Florida State researchers worked with colleagues from the University of South Florida, Eckerd College and the National Autonomous University of Mexico to complete fieldwork for the project in 2015 and 2016.

"This joint collaboration of Mexican and U.S. scientists brought together people with unique skill sets and significant local knowledge," said Jeff Chanton, a Robert O. Lawton professor of oceanography in the Department of Earth, Ocean and Atmospheric Science and a co-author of the paper. "They were able to access the environmental health of the southern Gulf, which is subject to significant oil and gas recovery."

The researchers surveyed the southern Gulf of Mexico, an area that had been home to the Ixtoc 1 well, which suffered a blowout and massive oil spill in 1979. Along with measuring the typical distribution of elements, the study looked for evidence of oil within the sediment that could have come from that spill, but they didn't find any signs of that disturbance remaining.

The oil industry and fishing industry exist side-by-side in the Gulf of Mexico. Millions of people live around its coast. An understanding of the baseline conditions in the ecosystem will help scientists looking at the impacts and recovery of the environment in the event of any future oil spills.

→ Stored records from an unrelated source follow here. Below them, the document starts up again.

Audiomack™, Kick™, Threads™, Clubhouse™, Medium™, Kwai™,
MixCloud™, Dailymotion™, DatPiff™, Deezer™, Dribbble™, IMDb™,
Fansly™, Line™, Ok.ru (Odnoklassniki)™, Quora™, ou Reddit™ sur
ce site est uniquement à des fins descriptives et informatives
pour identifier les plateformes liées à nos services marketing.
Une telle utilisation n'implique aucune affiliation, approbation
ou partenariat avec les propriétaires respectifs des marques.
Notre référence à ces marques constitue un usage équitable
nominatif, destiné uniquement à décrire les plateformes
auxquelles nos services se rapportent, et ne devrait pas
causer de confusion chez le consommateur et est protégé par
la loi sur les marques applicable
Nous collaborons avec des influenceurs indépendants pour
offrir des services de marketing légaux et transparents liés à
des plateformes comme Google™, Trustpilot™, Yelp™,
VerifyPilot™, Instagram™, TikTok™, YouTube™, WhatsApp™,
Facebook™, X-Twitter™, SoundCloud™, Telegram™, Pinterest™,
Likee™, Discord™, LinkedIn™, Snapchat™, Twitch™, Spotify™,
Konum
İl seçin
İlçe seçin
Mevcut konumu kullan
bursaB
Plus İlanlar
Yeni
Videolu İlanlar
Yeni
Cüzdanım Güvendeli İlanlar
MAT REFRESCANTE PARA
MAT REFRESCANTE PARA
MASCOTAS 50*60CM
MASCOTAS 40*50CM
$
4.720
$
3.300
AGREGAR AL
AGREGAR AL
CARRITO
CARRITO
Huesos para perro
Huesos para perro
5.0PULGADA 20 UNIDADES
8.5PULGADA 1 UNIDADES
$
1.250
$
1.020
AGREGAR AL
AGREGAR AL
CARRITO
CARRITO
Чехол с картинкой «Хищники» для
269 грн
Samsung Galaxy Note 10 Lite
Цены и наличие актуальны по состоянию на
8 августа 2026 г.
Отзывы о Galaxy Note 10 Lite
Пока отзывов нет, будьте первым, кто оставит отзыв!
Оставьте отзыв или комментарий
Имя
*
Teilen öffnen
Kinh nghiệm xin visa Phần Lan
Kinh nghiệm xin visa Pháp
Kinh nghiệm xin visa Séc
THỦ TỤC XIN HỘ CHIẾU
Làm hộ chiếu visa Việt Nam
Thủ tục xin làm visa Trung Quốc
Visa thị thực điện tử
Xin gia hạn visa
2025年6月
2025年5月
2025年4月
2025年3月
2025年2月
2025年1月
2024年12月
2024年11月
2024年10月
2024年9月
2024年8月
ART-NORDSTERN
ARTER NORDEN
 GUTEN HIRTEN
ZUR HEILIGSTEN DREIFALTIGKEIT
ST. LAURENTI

One particular area of interest to scientists was the composition of sediment on the seafloor. To understand typical conditions in the region, the researchers measured how much carbon, nitrogen and carbon-14 were in the sediment.

Before this research, there was limited data on the sediment composition in the southern Gulf. Understanding the composition provides scientists greater insight into when fossil fuels might have entered the environment.

For example, scientists can measure the carbon-14 found in organic material. Younger material has higher levels of the isotope, and older materials have lower levels. Right after an oil spill, scientists should find very low levels of carbon-14. As the oil degrades and the ecosystem recovers, the level will increase.

"In the event of an oil spill, that's a big slug of carbon emitted to the surface of the Earth," Chanton said. "And everything in the surface of the Earth has carbon-14 in it because it's pretty modern. Sediments have a modern date. When you add petroleum or some petroleum product to the sediments, they look older, and that's because they're being diluted with fossil fuel."

But that analysis is most useful when scientists know what the typical measurement is for a particular location, allowing them to understand when conditions have returned to normal.

As their sampling sites moved from near the coastline to further out to sea, the researchers found that the amount of carbon increased but the amount of carbon-14 decreased. This information showed them the sediment they were pulling up was older.

"The better you know the pre-existing conditions, the better off you are when something happens," Chanton said.
-end-
This work was supported by the Gulf of Mexico Research Initiative.